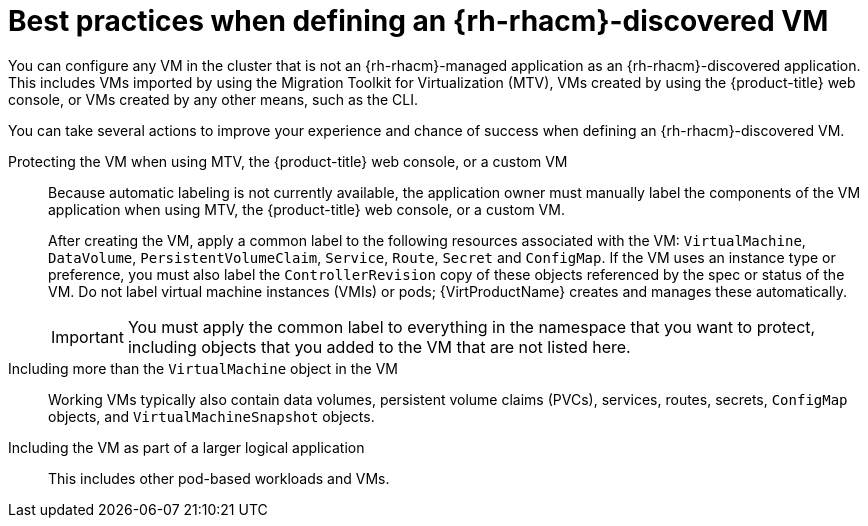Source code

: // Module included in the following assemblies:
//
// * /virt/backup_restore/virt-disaster-recovery.adoc

:_mod-docs-content-type: CONCEPT
[id="best-practices-rhacm-discovered-vm_{context}"]
= Best practices when defining an {rh-rhacm}-discovered VM

You can configure any VM in the cluster that is not an {rh-rhacm}-managed application as an {rh-rhacm}-discovered application. This includes VMs imported by using the Migration Toolkit for Virtualization (MTV), VMs created by using the {product-title} web console, or VMs created by any other means, such as the CLI.

You can take several actions to improve your experience and chance of success when defining an {rh-rhacm}-discovered VM.

Protecting the VM when using MTV, the {product-title} web console, or a custom VM:: Because automatic labeling is not currently available, the application owner must manually label the components of the VM application when using MTV, the {product-title} web console, or a custom VM.
+
After creating the VM, apply a common label to the following resources associated with the VM: `VirtualMachine`, `DataVolume`, `PersistentVolumeClaim`, `Service`, `Route`, `Secret` and `ConfigMap`. If the VM uses an instance type or preference, you must also label the `ControllerRevision` copy of these objects referenced by the spec or status of the VM. Do not label virtual machine instances (VMIs) or pods; {VirtProductName} creates and manages these automatically.
+
[IMPORTANT]
====
You must apply the common label to everything in the namespace that you want to protect, including objects that you added to the VM that are not listed here.
====

Including more than the `VirtualMachine` object in the VM:: Working VMs typically also contain data volumes, persistent volume claims (PVCs), services, routes, secrets, `ConfigMap` objects, and `VirtualMachineSnapshot` objects.

Including the VM as part of a larger logical application:: This includes other pod-based workloads and VMs.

========

## What you have to do
Looking at the listing above, which lines hold "includes"? Copy every such line.

## Answer box
You can configure any VM in the cluster that is not an {rh-rhacm}-managed application as an {rh-rhacm}-discovered application. This includes VMs imported by using the Migration Toolkit for Virtualization (MTV), VMs created by using the {product-title} web console, or VMs created by any other means, such as the CLI.
Including the VM as part of a larger logical application:: This includes other pod-based workloads and VMs.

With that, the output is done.